Stickeren is levensgevaarlijk …..
Van een 60-jarige patiënt A die is opgenomen op de afdeling chirurgie zijn 2 buizen bloed afgenomen voor bloedgroepbepaling en irregulaire antistof screening. Op het lab wordt tweemaal bloedgroep A pos bepaald, de screening is negatief. Twee dagen later wordt er bij een Hb van 4,0 mmol/L een erytrocytenconcentraat (EC) voor patiënt A aangevraagd en kan er volgens Type en Screen (T&S) een A pos EC worden uitgegeven.
Alle controles zijn uitgevoerd en goed bevonden en de toediening wordt gestart.
Na ongeveer 15 minuten wordt patiënt A onrustig en kortademig, patiënt heeft pijn op de borst en in de lendenstreek en krijgt een koude rilling. Er is een flinke tensiestijging en de temperatuur loopt op tot 39,5 °C. De transfusie wordt gestaakt, er wordt 10 L O2 via een non-rebreathing masker gestart en onderzoek naar de reactie wordt ingezet.
Voor start transfusie | Bij reactie | |
Temperatuur | 37,7 | 39,5 |
Tensie | 96/65 | 160/95 |
Zuurstofsaturatie | 97 |
Het plasma is na de reactie hemolytisch en patiënt produceert rode urine. Anderhalf uur na de reactie is het Hb 3,6 mmol/L en haptoglobine 0,2 g/L.

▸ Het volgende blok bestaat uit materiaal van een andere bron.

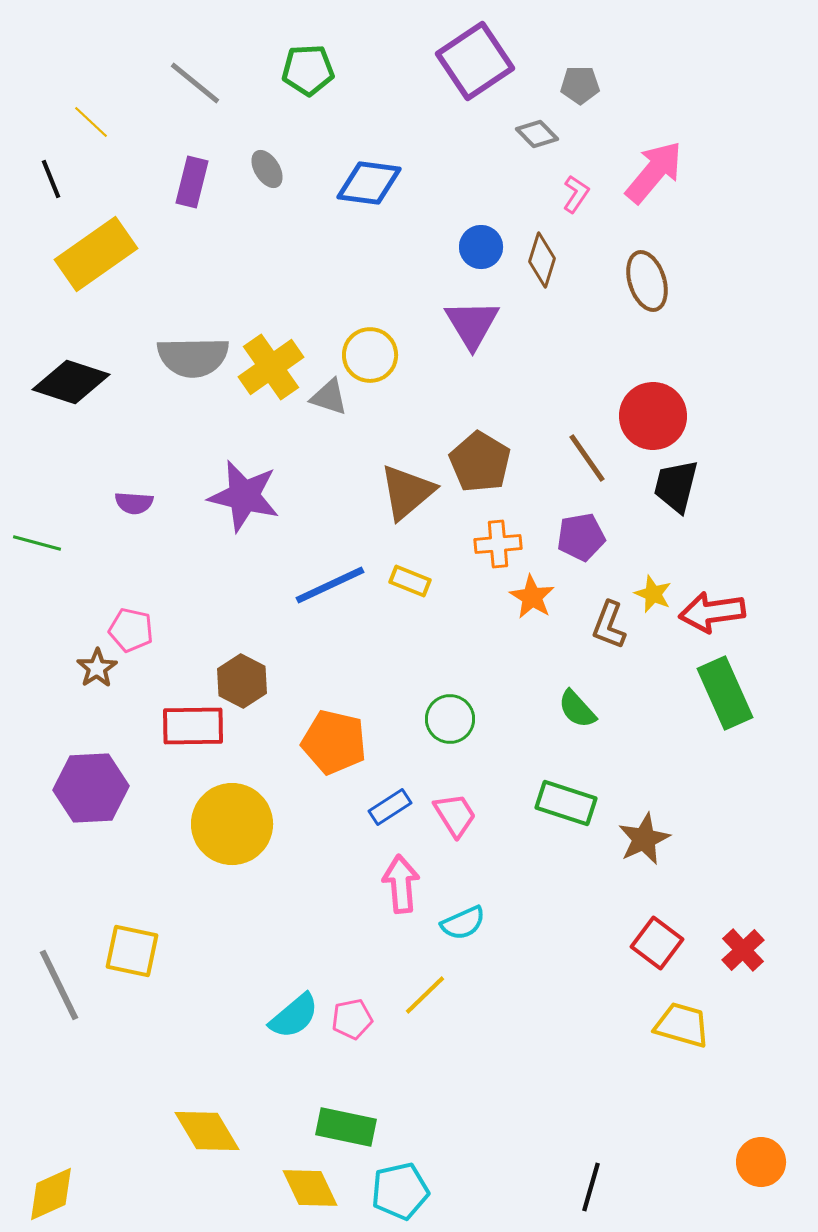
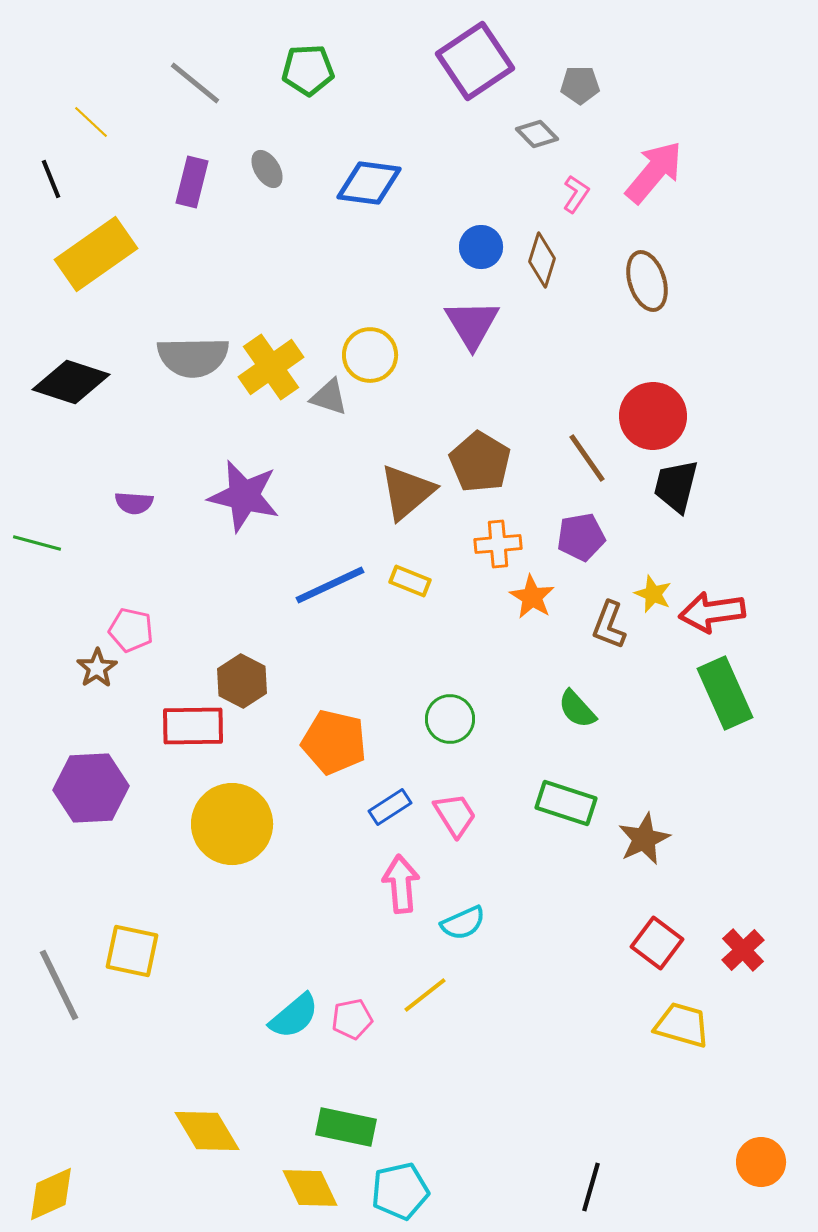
yellow line at (425, 995): rotated 6 degrees clockwise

Uit een nieuw monster wordt de bloedgroep opnieuw bepaald en nu wordt O neg vastgesteld, herhaling van de bepaling met de eerder voor deze patiënt ingezonden buizen levert echter weer A pos op als resultaat. Kennelijk bevatten deze buizen bloed van een andere patiënt.
Patiënt A wordt voor observatie overgeplaatst naar de medium care afdeling en herstelt uiteindelijk volledig van de reactie.
Bespreking
Achteraf is gebleken dat de eerste 2 buizen bloed die voor de bloedgroepbepaling van patiënt A zijn ingestuurd niet gelabeld werden aan het bed maar dat het anonieme buizen betrof die achteraf werden voorzien van etiketten met de gegevens van patiënt A. Er kon niet meer achterhaald worden van welke (andere) patiënt het bloed in deze buizen was afgenomen. Dit voorval onderstreept het risico dat ontstaat wanneer er een anonieme bloedbuis achterblijft op een afdeling. Bovendien is in dit geval aannemelijk dat beide buizen voor bloedgroepbepaling niet onafhankelijk van elkaar werden afgenomen, waardoor de kans op ontdekking van de fout door een bloedgroepdiscrepantie gereduceerd wordt tot nul. Wanneer er vervolgens op basis van 2 maal bloedgroepbepaling een definitieve bloedgroep voor de patiënt is vastgelegd dan kan de fout pas aan het licht komen bij een eventuele hernieuwde bloedgroepbepaling en loopt de patiënt in de tussentijd groot risico op het krijgen van incompatibele transfusie en een ernstige hemolytische transfusiereactie.
Nota bene
Een ieder die bloed afneemt of verwerkt voor bloedgroepbepaling moet zich bewust zijn van de waarde van twee onafhankelijke bloedgroepbepalingen. Het ontdekken van een bloedgroepdiscrepantie is van levensbelang!
In de melding van de maand december 2018 is uw mening gevraagd over 2 casus waarin terugzoeken van een Hb-buisje voor uitvoeren van ander onderzoek een rol speelt. In veel gevallen is het terugzoeken van een Hb-buis onder bepaalde voorwaarden toegestaan. Bijvoorbeeld wordt vaak vereist dat het nieuwe etiket zodanig over het oorspronkelijke etiket wordt geplakt, dat het eerdere ordernummer zichtbaar blijft. Echter in casus 1 zou door gebruik van de Hb-buis uit dezelfde afname als de buis voor bloedgroepbepaling de 2e bloedgroepbepaling niet onafhankelijk zijn van de 1e bepaling en dan is het dus NIET toegestaan.